== Spatial grounding data ==
------------------------------
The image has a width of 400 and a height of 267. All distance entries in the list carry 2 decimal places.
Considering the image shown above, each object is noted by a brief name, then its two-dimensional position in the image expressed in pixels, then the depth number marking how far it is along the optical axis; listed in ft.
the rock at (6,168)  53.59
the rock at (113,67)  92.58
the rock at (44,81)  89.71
------------------------------
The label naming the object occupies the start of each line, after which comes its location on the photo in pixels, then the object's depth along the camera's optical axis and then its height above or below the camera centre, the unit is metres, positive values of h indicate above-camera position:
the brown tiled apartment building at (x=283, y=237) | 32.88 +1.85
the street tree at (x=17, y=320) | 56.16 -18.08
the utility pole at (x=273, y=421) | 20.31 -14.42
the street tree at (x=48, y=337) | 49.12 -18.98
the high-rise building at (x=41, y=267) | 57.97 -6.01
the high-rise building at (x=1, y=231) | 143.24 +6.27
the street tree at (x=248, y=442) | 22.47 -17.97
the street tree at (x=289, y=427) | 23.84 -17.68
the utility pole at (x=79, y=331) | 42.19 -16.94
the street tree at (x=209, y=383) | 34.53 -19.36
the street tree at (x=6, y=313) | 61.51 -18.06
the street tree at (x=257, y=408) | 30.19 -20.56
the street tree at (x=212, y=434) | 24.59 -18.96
------------------------------
== The task ==
In the records above, find every line with the word "building" and copy it.

== Output for this task ==
the brown tiled apartment building at (x=283, y=237) | 32.88 +1.85
the high-rise building at (x=41, y=267) | 57.97 -6.01
the high-rise building at (x=1, y=231) | 143.24 +6.27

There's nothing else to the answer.